Rick Santorum Previously Supported Employer, Individual Mandates

The former Pennsylvania Senator likes to throw mud on health care, but is he exempt from previous support for the mandate?

Republican Presidential candidate Rick Santorum is fond of attacking his opponents for their previous support of government mandates for health care reform. But the former Pennsylvania Senator’s past is also riddled with prior support for the government incursions despised by conservatives today.

In 1992 as a member of the House of Representatives representing the Pittsburgh area, Santorum proposed "medisave accounts," a plan that would require individuals who set up their own accounts independent of their employers purchase high deductible insurance coverage.
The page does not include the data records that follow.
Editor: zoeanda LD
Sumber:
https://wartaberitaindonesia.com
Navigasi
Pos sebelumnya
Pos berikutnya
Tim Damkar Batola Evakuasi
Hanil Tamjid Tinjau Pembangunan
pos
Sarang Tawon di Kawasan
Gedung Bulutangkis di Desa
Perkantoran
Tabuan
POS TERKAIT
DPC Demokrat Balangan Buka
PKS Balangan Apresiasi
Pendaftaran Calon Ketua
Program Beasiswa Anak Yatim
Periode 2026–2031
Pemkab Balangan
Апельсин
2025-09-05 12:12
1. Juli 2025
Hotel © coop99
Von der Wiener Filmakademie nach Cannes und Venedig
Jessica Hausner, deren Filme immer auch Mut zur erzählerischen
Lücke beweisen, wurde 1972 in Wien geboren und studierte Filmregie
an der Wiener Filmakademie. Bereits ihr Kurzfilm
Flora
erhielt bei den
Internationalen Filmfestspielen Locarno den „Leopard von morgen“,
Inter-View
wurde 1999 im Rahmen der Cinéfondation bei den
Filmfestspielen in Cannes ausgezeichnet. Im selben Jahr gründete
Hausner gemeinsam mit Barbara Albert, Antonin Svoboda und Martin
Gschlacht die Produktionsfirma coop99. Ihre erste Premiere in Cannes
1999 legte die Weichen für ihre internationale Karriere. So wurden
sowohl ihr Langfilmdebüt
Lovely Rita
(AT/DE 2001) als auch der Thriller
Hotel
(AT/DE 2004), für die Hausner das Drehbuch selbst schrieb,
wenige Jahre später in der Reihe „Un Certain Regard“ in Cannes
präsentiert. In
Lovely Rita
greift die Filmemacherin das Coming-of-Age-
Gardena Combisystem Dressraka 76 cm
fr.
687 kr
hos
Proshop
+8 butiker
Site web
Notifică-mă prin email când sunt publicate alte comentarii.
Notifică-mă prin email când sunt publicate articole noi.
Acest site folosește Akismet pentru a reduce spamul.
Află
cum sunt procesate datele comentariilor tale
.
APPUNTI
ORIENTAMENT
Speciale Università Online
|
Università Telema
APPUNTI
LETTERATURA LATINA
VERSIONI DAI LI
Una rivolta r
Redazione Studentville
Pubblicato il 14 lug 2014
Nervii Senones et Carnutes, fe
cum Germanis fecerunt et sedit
In 1994 during the Republican primary for Senate, according to two reports from April and May in the Morning Call, Santorum himself was in favor of the individual mandate as a alternative to the Clinton takeover of health care.

Later in 1994 after Santorum had won the primary, the candidate for Senate proposed his own health care plan, this time changing his support for mandates, shifting the responsibility to buy health care from the individual to the employer.

The 1994 Santorum health care plan, as previously reported by BuzzFeed mandated that employers at least offer their employees a chance to purchase health insurance through a group insurance plan that was fully tax deductible.

Santorum’s previous support for mandates, for both employers and individual shows like his opponents he’s become much more conservative on health care with time and he’s not exempted from the having changed his previous positions on one of this election's most important issues.